“At 85, my memories of TT are a bit dim. I remember taxis to 103 Street where the first building was. I did love school, and with one exception, the teachers. There was one chap who could not abide anything but the strictest self discipline from us. It was some years later that I connected his strictness with the Holocaust. [During recesses] we used to etch a marble course into the sand so we could play marbles. It was quite extensive, like a miniature golf course. I was privileged from time to time to walk the two blocks to the Edmonton Journal printers to get tail end rolls of newsprint for the school. I was allowed to use the gelatine hectograph (old copy machine) which my mother disliked because I sometimes came home with ink on my clothes. When the school moved to just south of Stony Plain Road, it was close enough to our house that I could bike to it, or walk in the winter. When I graduated and went to junior high school I found it strange that it was all in English.”
“I studied Electronic Engineering at the U of A and did well my first two years. Summer times were taken up being in the Royal Canadian Air Force (RCAF) as an officer cadet. I got to do stuff like jumping out of an airplane. Most of the work was electronic and radar. In my third year I did so badly that I was told never to darken their door again. I spent the next year in the Yukon working for Canadian National Telecommunications (CNT). I begged my way back into the university and did well in my repeated third year.”
“The beginning of my fourth year was great, but not for academic reasons. I found myself with a girlfriend, Roberta Sheps, from Calgary. We married after graduation and, 62 years later, we still are. I developed hardware and software skills by working on the first mini computer (DEC PDP8), and then worked at the brand new Bell Canada Research Institute in the computer section. Then there was a three year appointment to the Atomic Energy Research Station (non-military) in the UK.”

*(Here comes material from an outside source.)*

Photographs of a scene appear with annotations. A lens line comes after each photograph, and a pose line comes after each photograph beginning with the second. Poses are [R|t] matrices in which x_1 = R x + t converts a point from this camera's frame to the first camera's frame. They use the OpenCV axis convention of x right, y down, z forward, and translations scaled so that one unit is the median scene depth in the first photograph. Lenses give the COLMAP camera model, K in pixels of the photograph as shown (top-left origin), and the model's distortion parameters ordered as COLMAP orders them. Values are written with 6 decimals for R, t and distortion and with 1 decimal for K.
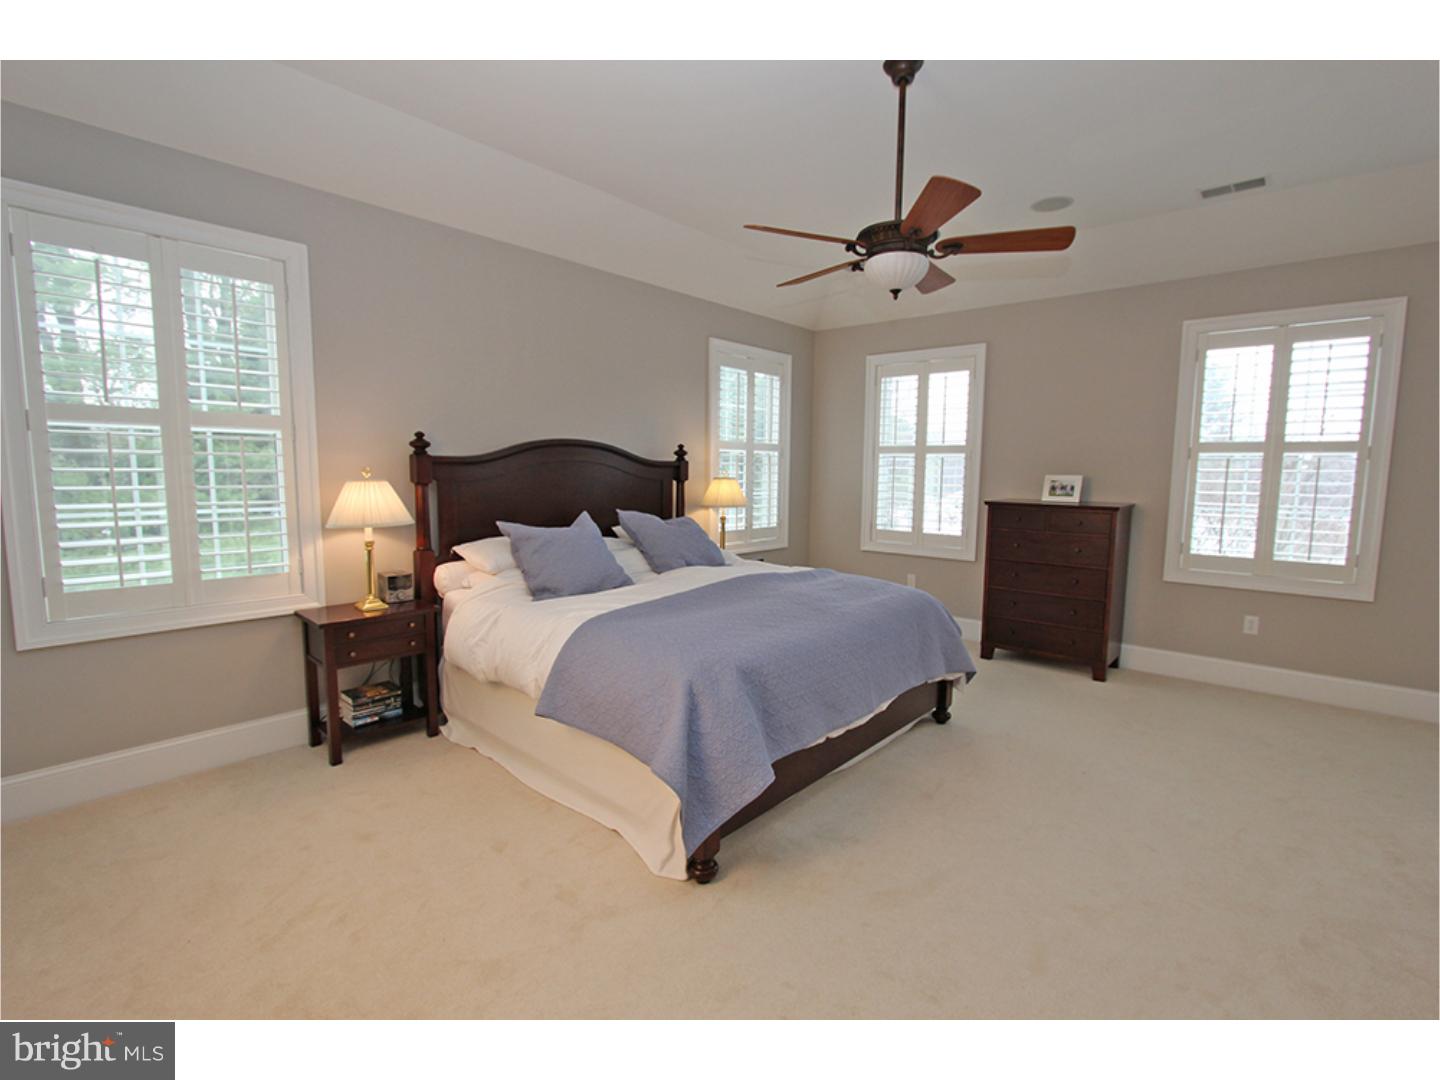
lens RADIAL K [[660.0, 0, 715.2], [0, 660.0, 539.2], [0, 0, 1]] dist [-0.003323, -0.000410]
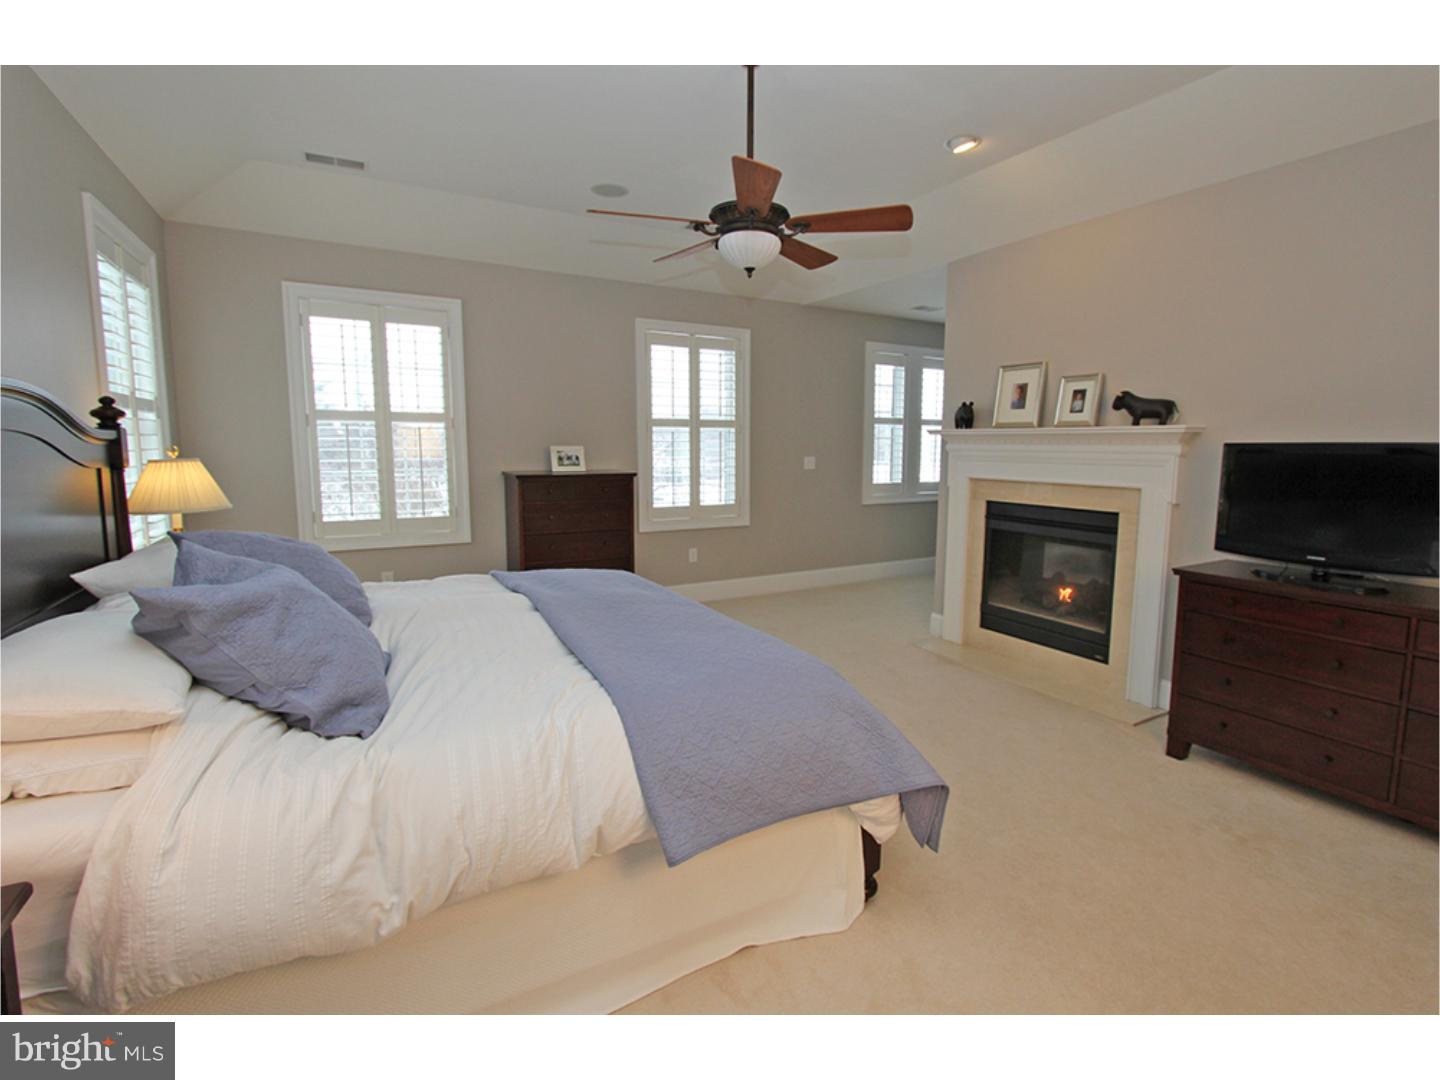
lens RADIAL K [[693.3, 0, 759.8], [0, 693.3, 527.6], [0, 0, 1]] dist [-0.018980, 0.001257]
pose [[0.307253, -0.124090, 0.943503, -0.424164], [0.098796, 0.990264, 0.098067, -0.045615], [-0.946485, 0.063083, 0.316521, 0.366152]]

Dave and Roberta were blessed with two children; Vivenne was born in 1969 just before they moved from Berkshire to Essex, England. Dave taught the first computer sicence course for undergraduates in the UK. They then adopted their son Tony (after an 18 month search). Dave writes that, as a baby, Tony was considered in those days to be “borderline unadoptable” (being black and having club feet). “He is one terrific kid”, Dave writes, and is an accountant, helping Dave with all the DIY stuff and other things he cannot do, and taking care of Roberta while Dave was in the hospital (having lost his leg). After teaching computer science for 40 years, Dave became heavily involved in theatre doing admin and lighting, while Roberta acted and directed. He became very interested in students with disabilities and became the university’s disability officer. Of course, the disability field became very personal once Vivienne was diagnosed with MS at the age of fifteen. “She was quite a gal; physics PhD, a senior scientific officer, sky diver and rock headbanger.” Tragically, Vivienne passed away in 2021.
At age 60, Dave “became chair of the charity Opportunities through Technology, which operated under the social model of disability: client driven”. For 12 years that the charity existed, Dave writes proudly that they had about 1,500 clients with a 95% success rate. When he retired at age 65, the university made him an honourary fellow and keeps in contact with the department to this day. Of course, Dave cannot be idle, and keeps busy running a small jazz club (Fleece Jazz) in the UK, where he is the “sound guy”. He’s also on the committee of the Suffolk Villages Festival, which “holds concerts of early music, with a professional orchestra, a great choir and world class soloists. The jazz club gets top musicians from the UK, Europe and sometimes the US”.